Too Brief a Life

Flannery O'Connor

I got acquainted with Flannery O'Connor's fiction when I was in college. I thought her characters were a bit freakish and didn't understand her deeper meaning. I recently picked up her new biography by Angela Alaimo O'Donnell and gained a whole new appreciation of her. She is acclaimed as one of the foremost Catholic writers of the 20th century, and although she was only 39 when she died of lupus, she left a hefty body of work, including A Good Man Is Hard to Find and Wise Blood. Confined to her home in Milledgeville, Georgia, for much of her life, she wrote several hours every day in spite of her debilitating illness. Her strong Catholic faith was embedded in her fiction, but it was never overt or saccarine. In fact, some Catholics were scandalized by her stories.
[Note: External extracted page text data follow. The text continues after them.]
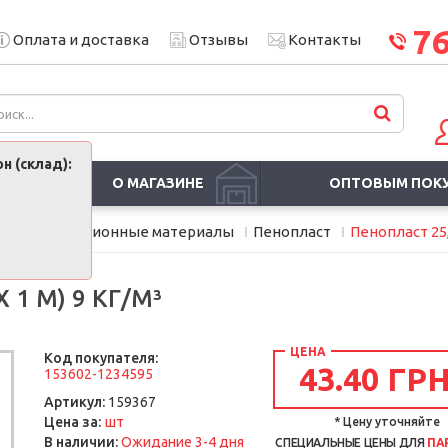
7
Оплата и доставка
Отзывы
Контакты
н (склад):
О МАГАЗИНЕ
ОПТОВЫМ ПОК
ели и изоляционные материалы
Пенопласт
Пенопласт 25, 
 1 М) 9 КГ/М³
ЦЕНА
Код покупателя:
43.40 ГРН
153602-1234595
Артикул:
159367
шт
Цена за:
* Цену уточняйте
В наличии:
Ожидание 3-4 дня
СПЕЦИАЛЬНЫЕ ЦЕНЫ ДЛЯ
ПА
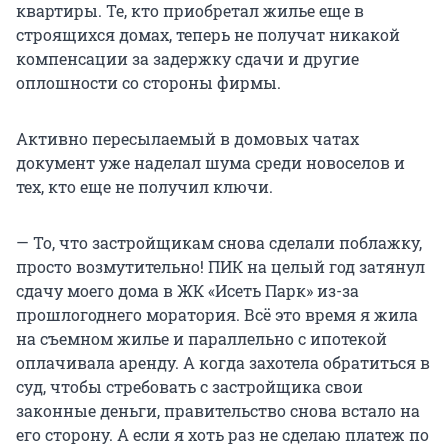
квартиры. Те, кто приобретал жилье еще в
строящихся домах, теперь не получат никакой
компенсации за задержку сдачи и другие
оплошности со стороны фирмы.
Активно пересылаемый в домовых чатах
документ уже наделал шума среди новоселов и
тех, кто еще не получил ключи.
— То, что застройщикам снова сделали поблажку,
просто возмутительно! ПИК на целый год затянул
сдачу моего дома в ЖК «Исеть Парк» из-за
прошлогоднего моратория. Всё это время я жила
на съемном жилье и параллельно с ипотекой
оплачивала аренду. А когда захотела обратиться в
суд, чтобы стребовать с застройщика свои
законные деньги, правительство снова встало на
его сторону. А если я хоть раз не сделаю платеж по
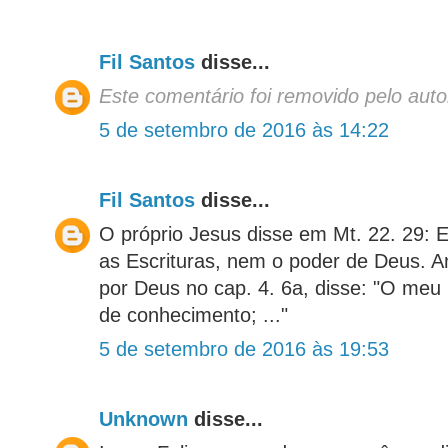
Fil Santos
disse...
Este comentário foi removido pelo auto
5 de setembro de 2016 às 14:22
Fil Santos
disse...
O próprio Jesus disse em Mt. 22. 29: 
as Escrituras, nem o poder de Deus. A
por Deus no cap. 4. 6a, disse: "O meu 
de conhecimento; ..."
5 de setembro de 2016 às 19:53
Unknown
disse...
She had a quirky sense of humor and matter of fact way of speaking that endeared her to many. In addition to her stories, she gave lectures on writing at colleges, wrote book reviews for Catholic newspapers and wrote hundreds of letters to friends and fans. I love this quote from one of her letters: "What people don't realize is how much religion costs. They think faith is a big electric blanket, when of course it is the cross." She truly experienced the cross in her life, but she never let it interfere with her rich prayer life or her writiing. I wonder what she would have accomplished if she had lived longer.